The resolution “supports the formation, by the people of Iraq, with the help of the Authority, and working with the Special Coordinator of an Iraqi Interim authority as a transitional authority run by Iraqis until a permanent government is established by the people of Iraq.” This completely avoids any issues of who will decide which Iraqis will run the Interim authority, and for how long, and what conditions need to be met. The only sure thing is that it can only do what the Authority tells it to since it is clear that the UN Coordinator has no authority to assess just how democratic or popular any such administration is.

In addition to these objections, Council members should–and almost certainly will–raise many other issues. Firstly, the existing corpus of UN resolutions makes lifting sanctions conditional on a declaration by the UN weapons inspectors that Iraq is free from weapons of mass destruction. The resolution does not mention them, nor indeed the declaration. And while it leaves the arms embargo in place, it sets up no international or UN body to enforce it.

The Russians in particular are raising this point, but others will echo them. Even the British are embarrassed at this crude display of anti-UN prejudice from the Pentagon, since they are well aware that UN weapons inspector Hans Blix’s global credibility will be needed to guard against the immediate accusations of “plant” that would follow any coalition discovery of weapons of mass destruction.

Currently, the Oil for Food Program is entirely responsible for feeding 60% of Iraqis, and another 30% benefit from it in some measure. The resolution would terminate the program by October. Looking at the occupation’s failures so far, it does not take a curmudgeon to doubt the “Authority’s” ability to fill the gap.
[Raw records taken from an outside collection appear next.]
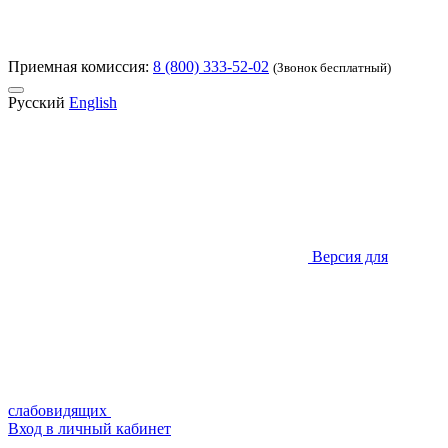
Приемная комиссия:
8 (800) 333-52-02
(Звонок бесплатный)
Русский
English
Версия для
слабовидящих
Вход в личный кабинет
There is also a provision for 5% of oil revenues to be devoted to reparations for the last Gulf War, most of which will go to Kuwait. The reparations have all the markings of a slow fuse for future conflict between Iraq and Kuwait, not least since Iranians are also beginning to wonder where their reparations are for the war that Iraq waged on them earlier–and which we know was aggression because not only the UN said so, but so did George W. Bush when he spoke to the UN General Assembly last year.

Occupation is Shaping International Law

Overall, the resolution does not try to bring the Iraqi occupation into line with international law: It attempts to reshape international law to fit the occupation. The draft resolution is predicated on its acceptance by the beginning of June, when the Oil for Food mandate needs renewal. That gives a fairly short time for the long and intricate negotiations that will be necessary–between the Pentagon and the State Department, let alone between the rest of the Security Council and the U.S./UK.

The “opposition” on the Security Council, not to mention the UN secretariat, has to walk through a minefield. No one wants the Iraqi people to suffer, and they will want to encourage Colin Powell in the internecine battles in the White House. So they have to concede more than they would like, while not abandoning their main lever of power–access to the oil revenues, and while trying to patch the tear in the global order and the UN Charter that the invasion represented.

So far, they seem to be approaching it with some tact and delicacy: but one hopes that they do not overdo it, for the sake of the global order and the Charter, that they are indeed tough enough to get a significant UN role in legitimating a new Iraqi regime–as indeed many Iraqis want. No Iraqi leader wants to go to the first polls as an American Quisling.